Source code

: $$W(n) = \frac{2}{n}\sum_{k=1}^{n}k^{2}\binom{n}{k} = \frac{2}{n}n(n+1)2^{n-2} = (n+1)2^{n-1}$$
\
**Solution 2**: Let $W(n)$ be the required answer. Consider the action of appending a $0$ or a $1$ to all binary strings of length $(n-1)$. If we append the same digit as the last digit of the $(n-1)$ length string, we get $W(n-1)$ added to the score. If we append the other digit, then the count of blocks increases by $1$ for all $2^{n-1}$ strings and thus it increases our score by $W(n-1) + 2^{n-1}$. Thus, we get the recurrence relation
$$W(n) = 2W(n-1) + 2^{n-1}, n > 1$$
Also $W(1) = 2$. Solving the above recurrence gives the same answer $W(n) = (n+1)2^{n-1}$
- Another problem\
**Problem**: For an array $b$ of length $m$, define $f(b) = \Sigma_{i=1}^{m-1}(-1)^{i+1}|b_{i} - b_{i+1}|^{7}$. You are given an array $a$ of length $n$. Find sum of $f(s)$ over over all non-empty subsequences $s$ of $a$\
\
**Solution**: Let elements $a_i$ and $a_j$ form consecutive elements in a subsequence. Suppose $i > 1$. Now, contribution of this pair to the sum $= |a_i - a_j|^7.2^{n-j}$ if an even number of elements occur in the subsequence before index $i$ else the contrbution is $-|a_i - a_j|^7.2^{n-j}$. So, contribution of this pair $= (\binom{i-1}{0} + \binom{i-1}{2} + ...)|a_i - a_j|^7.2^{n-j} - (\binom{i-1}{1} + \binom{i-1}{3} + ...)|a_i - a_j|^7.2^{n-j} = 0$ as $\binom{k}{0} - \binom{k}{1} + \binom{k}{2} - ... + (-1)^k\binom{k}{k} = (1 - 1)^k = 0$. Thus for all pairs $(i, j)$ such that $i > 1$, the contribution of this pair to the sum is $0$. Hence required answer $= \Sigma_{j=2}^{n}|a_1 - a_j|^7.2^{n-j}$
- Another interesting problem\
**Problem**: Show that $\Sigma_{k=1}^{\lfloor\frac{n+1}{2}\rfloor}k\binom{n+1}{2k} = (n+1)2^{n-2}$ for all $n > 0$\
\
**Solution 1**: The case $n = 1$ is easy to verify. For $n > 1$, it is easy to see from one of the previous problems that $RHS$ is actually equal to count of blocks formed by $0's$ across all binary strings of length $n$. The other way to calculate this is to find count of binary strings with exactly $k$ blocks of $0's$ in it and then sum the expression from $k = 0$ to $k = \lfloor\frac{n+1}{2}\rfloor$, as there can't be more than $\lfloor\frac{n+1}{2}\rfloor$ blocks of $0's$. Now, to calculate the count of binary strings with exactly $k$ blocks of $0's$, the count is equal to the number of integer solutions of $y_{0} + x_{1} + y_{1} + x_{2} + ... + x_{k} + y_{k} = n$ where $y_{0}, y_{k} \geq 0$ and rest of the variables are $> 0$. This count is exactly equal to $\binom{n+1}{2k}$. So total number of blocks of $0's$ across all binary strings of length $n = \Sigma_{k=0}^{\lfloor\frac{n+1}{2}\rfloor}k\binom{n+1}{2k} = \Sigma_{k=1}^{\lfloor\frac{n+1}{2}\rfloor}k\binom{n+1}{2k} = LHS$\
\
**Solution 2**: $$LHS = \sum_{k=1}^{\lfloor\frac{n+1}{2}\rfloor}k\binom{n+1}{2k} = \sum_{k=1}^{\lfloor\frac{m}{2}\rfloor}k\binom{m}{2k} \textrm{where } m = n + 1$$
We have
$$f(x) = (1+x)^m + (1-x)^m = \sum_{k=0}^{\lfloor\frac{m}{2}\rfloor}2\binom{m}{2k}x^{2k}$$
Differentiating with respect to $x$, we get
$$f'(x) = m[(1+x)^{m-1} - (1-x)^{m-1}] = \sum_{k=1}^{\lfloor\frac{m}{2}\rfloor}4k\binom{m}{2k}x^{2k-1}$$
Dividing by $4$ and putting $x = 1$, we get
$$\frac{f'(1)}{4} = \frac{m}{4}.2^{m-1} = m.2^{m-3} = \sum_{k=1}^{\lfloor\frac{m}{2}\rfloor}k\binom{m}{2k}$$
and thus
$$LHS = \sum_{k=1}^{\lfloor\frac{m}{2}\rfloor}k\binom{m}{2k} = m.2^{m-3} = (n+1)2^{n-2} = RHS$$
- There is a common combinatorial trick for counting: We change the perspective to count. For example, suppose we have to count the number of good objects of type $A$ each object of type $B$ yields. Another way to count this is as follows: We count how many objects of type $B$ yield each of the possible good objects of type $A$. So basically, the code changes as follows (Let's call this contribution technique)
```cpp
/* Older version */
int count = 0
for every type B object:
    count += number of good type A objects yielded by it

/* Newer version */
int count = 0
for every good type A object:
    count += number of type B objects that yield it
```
============================================================
_ACTIVITY_
Select and copy every line of the listing with the word "type".

_EXPECTED OUTPUT_
- There is a common combinatorial trick for counting: We change the perspective to count. For example, suppose we have to count the number of good objects of type $A$ each object of type $B$ yields. Another way to count this is as follows: We count how many objects of type $B$ yield each of the possible good objects of type $A$. So basically, the code changes as follows (Let's call this contribution technique)
for every type B object:
    count += number of good type A objects yielded by it
for every good type A object:
    count += number of type B objects that yield it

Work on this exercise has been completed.